• _Task goal_: Somewhere below is a line with "image of human" and, later, a line with "photomicrograph shows normal"; repeat those two lines and all the lines between them, exactly as they are.
The input: Begin
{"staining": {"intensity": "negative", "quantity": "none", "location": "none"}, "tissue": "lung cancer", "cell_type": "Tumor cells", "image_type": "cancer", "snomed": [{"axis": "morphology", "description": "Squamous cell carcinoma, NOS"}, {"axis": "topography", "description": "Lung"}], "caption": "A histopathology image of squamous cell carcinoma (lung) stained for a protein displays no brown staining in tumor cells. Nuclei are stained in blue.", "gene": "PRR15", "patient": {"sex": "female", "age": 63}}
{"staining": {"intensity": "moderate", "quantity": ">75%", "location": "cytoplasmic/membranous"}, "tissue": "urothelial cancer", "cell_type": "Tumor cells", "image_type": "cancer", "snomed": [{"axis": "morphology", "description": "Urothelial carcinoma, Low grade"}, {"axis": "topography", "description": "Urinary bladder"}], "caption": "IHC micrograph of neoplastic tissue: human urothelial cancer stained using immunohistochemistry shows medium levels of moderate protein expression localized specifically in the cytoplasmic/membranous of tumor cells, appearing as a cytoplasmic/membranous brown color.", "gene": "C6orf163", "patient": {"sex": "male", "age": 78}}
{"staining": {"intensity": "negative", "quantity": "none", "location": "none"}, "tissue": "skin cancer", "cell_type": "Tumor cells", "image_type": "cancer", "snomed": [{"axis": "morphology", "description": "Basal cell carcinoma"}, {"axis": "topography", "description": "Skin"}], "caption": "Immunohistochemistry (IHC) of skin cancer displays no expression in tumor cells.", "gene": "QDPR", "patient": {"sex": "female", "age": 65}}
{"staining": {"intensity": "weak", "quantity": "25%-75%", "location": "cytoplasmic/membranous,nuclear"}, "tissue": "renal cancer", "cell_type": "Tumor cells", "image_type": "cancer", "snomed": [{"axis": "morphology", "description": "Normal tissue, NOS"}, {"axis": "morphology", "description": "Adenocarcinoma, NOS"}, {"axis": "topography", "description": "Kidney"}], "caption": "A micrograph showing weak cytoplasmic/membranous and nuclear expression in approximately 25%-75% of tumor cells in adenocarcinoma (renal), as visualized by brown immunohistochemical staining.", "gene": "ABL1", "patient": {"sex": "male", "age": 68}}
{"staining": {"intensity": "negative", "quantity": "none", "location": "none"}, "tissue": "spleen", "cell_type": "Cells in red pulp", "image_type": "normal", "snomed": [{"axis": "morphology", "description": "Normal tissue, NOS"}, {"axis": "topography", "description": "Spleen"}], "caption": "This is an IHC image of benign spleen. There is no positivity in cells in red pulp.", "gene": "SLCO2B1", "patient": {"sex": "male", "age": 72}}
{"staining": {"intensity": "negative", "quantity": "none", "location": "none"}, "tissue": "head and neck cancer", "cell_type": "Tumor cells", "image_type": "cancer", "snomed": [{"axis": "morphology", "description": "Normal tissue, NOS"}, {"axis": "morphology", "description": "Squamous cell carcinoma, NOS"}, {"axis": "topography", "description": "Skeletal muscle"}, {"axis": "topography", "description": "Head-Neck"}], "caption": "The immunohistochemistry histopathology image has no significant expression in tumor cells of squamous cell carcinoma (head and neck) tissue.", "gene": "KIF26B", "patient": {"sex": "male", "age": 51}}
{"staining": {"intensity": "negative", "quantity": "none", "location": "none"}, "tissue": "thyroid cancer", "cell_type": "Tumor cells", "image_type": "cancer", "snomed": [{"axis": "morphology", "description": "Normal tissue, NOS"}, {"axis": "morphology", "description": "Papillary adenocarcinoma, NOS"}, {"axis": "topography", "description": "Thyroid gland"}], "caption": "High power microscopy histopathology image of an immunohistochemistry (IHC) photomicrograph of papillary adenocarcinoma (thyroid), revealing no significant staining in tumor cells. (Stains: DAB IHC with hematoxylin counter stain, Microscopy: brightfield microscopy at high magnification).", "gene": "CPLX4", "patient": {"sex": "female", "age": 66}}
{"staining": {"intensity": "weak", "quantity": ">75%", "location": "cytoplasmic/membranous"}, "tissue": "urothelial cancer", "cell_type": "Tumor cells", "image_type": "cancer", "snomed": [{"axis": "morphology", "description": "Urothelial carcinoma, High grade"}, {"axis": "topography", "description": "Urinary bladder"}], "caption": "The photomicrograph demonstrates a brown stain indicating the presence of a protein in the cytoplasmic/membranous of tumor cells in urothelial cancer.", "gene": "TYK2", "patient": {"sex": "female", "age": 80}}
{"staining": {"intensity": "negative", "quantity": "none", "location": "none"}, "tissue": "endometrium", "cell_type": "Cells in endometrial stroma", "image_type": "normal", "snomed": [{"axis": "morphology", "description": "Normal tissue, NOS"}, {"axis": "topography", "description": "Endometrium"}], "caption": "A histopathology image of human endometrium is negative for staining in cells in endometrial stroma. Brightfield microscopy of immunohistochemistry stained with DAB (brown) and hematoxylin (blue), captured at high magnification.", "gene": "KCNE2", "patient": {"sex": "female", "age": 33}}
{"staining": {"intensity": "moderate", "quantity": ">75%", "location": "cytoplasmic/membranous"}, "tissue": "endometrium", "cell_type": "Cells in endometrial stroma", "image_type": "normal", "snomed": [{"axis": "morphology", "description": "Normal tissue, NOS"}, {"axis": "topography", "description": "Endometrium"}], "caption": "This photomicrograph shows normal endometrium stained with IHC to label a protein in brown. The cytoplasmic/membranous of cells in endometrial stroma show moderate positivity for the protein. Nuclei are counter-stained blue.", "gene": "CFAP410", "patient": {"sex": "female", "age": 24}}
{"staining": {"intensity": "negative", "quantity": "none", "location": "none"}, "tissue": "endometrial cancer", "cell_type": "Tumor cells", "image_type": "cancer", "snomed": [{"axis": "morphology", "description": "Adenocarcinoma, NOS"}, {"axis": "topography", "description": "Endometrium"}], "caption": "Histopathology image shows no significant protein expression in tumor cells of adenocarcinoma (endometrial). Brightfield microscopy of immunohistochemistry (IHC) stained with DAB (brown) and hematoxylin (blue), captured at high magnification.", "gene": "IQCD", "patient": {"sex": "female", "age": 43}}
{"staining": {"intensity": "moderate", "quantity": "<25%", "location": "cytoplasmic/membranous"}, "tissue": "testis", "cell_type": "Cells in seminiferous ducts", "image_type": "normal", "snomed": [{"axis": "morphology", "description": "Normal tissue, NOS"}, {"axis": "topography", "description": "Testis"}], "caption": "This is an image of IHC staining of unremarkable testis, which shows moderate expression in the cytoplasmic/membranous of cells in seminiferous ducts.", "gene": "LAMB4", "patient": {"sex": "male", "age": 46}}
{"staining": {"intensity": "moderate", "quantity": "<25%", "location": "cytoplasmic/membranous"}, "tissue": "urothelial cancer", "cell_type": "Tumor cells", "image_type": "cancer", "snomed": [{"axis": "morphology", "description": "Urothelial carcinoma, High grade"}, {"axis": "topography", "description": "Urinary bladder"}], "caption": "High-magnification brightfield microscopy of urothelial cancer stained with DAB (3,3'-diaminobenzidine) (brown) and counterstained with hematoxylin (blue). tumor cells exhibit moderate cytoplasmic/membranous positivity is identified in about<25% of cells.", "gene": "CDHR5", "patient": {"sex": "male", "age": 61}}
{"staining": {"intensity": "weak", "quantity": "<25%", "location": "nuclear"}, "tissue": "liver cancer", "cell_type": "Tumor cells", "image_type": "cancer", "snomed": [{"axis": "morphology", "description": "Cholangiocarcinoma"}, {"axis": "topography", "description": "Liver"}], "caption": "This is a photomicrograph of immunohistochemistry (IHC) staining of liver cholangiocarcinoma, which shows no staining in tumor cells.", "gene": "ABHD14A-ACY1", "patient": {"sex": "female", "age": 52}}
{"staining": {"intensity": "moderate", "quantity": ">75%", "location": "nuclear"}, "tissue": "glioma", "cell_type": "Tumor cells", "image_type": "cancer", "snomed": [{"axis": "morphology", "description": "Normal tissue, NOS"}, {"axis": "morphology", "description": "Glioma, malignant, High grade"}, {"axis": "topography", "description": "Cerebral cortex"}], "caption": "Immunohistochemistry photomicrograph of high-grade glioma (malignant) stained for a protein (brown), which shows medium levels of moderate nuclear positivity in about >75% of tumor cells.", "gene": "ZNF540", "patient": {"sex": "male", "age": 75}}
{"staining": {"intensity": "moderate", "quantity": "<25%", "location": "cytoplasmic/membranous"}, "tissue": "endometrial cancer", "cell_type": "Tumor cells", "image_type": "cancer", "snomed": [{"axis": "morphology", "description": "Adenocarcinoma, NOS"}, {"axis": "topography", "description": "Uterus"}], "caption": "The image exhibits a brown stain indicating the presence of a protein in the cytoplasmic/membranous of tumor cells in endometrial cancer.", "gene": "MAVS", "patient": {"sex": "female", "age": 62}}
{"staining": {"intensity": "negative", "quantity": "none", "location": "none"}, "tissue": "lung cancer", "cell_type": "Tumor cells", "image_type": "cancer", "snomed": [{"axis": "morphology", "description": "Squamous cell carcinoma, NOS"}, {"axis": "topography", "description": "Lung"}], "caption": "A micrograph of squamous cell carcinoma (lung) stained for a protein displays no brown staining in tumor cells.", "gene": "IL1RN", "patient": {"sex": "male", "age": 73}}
The input: End
• _Output of the task_:
{"staining": {"intensity": "negative", "quantity": "none", "location": "none"}, "tissue": "endometrium", "cell_type": "Cells in endometrial stroma", "image_type": "normal", "snomed": [{"axis": "morphology", "description": "Normal tissue, NOS"}, {"axis": "topography", "description": "Endometrium"}], "caption": "A histopathology image of human endometrium is negative for staining in cells in endometrial stroma. Brightfield microscopy of immunohistochemistry stained with DAB (brown) and hematoxylin (blue), captured at high magnification.", "gene": "KCNE2", "patient": {"sex": "female", "age": 33}}
{"staining": {"intensity": "moderate", "quantity": ">75%", "location": "cytoplasmic/membranous"}, "tissue": "endometrium", "cell_type": "Cells in endometrial stroma", "image_type": "normal", "snomed": [{"axis": "morphology", "description": "Normal tissue, NOS"}, {"axis": "topography", "description": "Endometrium"}], "caption": "This photomicrograph shows normal endometrium stained with IHC to label a protein in brown. The cytoplasmic/membranous of cells in endometrial stroma show moderate positivity for the protein. Nuclei are counter-stained blue.", "gene": "CFAP410", "patient": {"sex": "female", "age": 24}}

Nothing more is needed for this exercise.